Further, longtime home owners with lower mortgages, though they may wish to follow the time-honored formula and downsize, are not about to give those up in order to buy overheated smaller houses at higher mortgage rates, if they choose to take a loan.

For the moment, retirees are stuck in their large, mortgage-free homes, with their faulty furnaces, unmowed lawns and unwelcome stairs. There might be buyers but where, then, to go?

For the moment, as The New York Times has observed in this past Tuesday’s paper, they are stuck.

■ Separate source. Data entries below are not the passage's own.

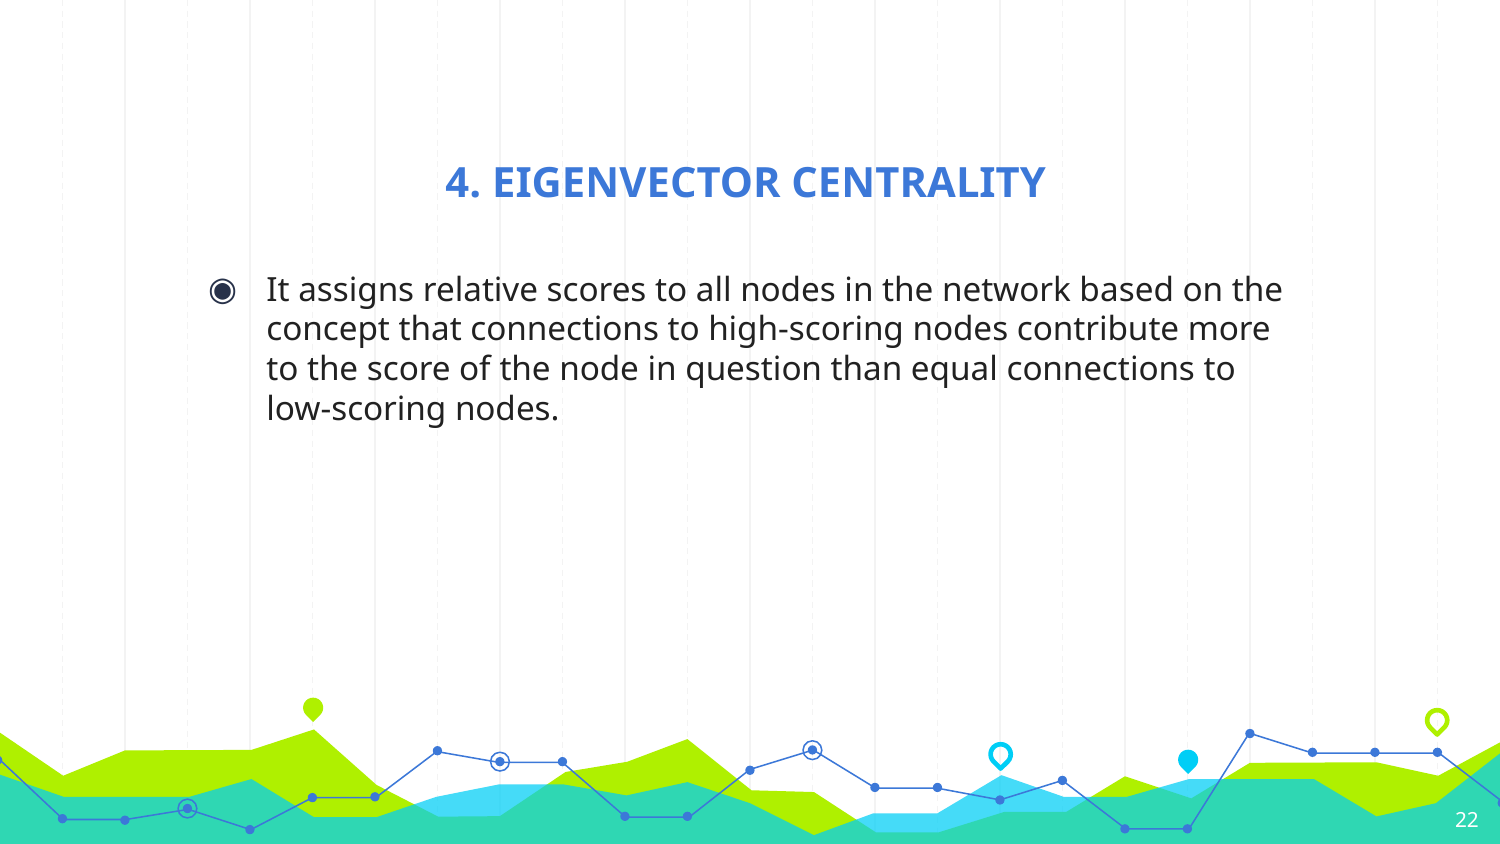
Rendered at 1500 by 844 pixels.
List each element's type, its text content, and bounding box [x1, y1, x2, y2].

slide_number 22 [1403, 791, 1494, 844]
title 4. EIGENVECTOR CENTRALITY [171, 103, 1320, 222]
list It assigns relative scores to all nodes in the network based on the concept that connections to high-scoring nodes contribute more to the score of the node in question than equal connections to low-scoring nodes. [176, 252, 1325, 568]
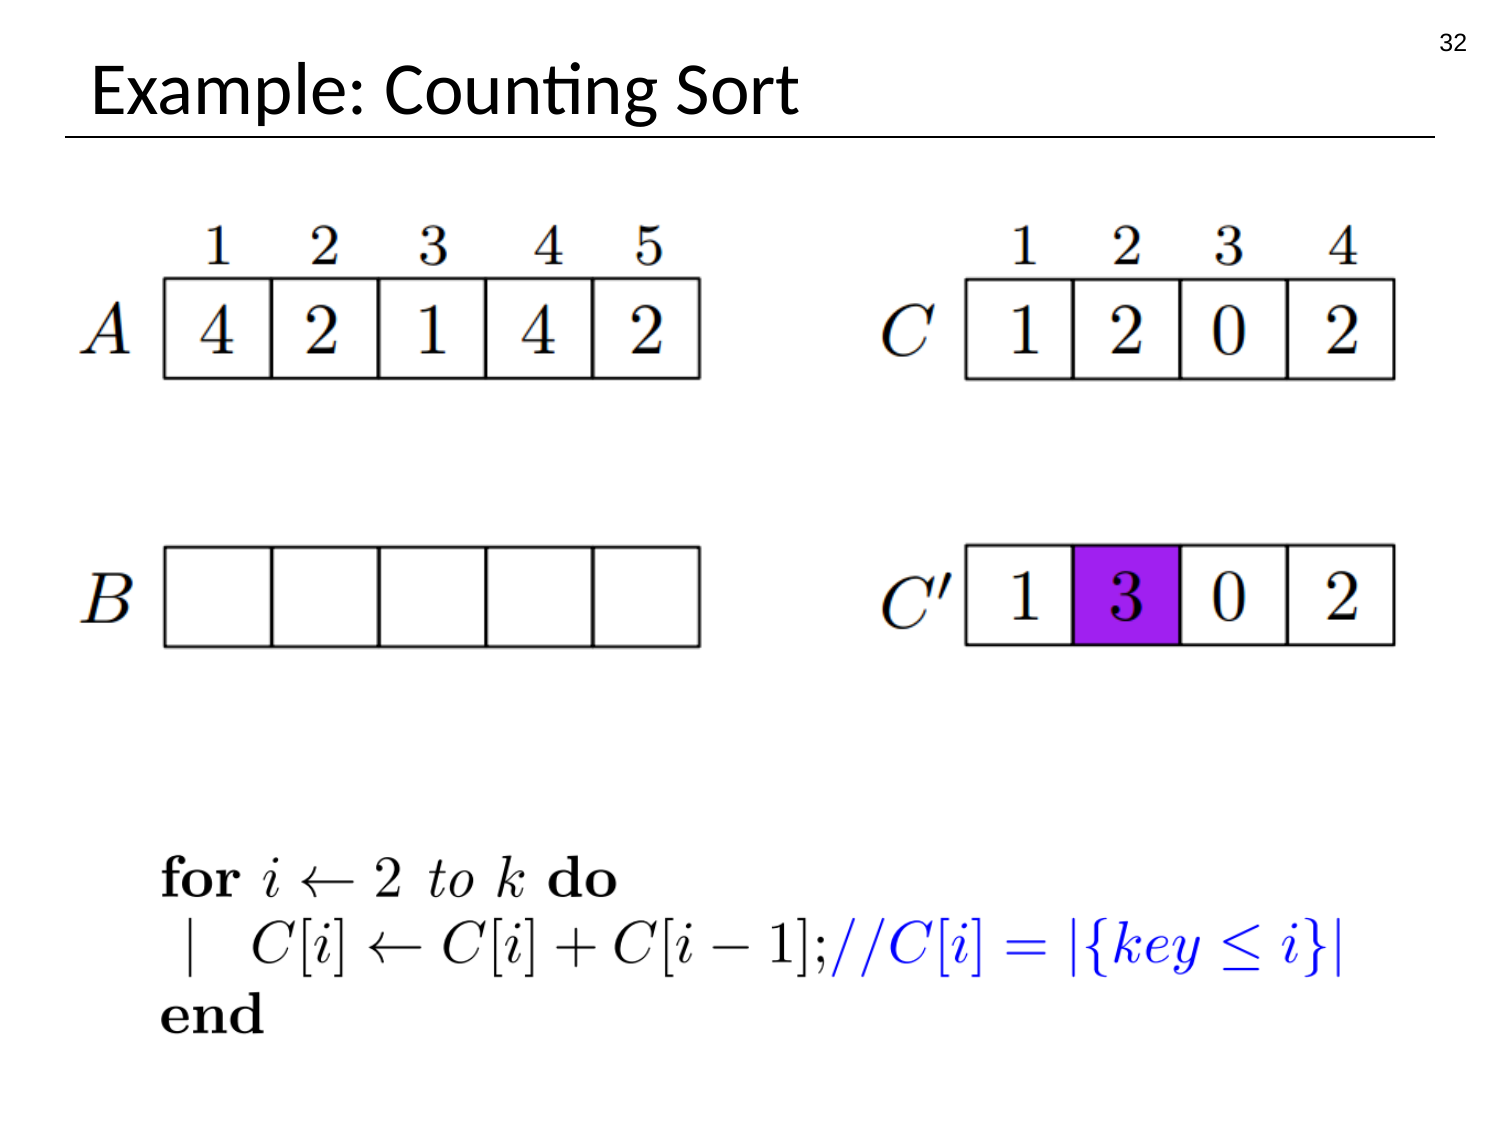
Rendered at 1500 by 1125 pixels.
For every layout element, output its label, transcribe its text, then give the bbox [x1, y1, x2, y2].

I have a modest proposal for those folks. There are many young people looking to move out of their parent’s homes but can’t yet afford to buy a house with their partner or significant other. Some aren’t so young but don’t have the down payments or pay the high rents in new apartments. Older residents, who might be waiting for the real estate market to cool down, have empty bedrooms that could fill some of the gap. They could rent out those empty rooms.

Now I know that some people think they would never want to live with strangers and share their kitchens, washers and dryers, and so forth. Besides, how do they know how trustworthy these prospective tenants are?

Certainly any possible tenants would have to be checked out. There might be a business that does just that, even as they investigate caretakers, cleaning services and babysitters. After all, we welcome those people into our homes.

If we are thinking of renting, we could also envision a way to separate a section of the house, with its own entrance, for the tenants, and just share the common rooms.

The extra rent money is nice. The additional housing choices can be helpful. The situation can be a win-win.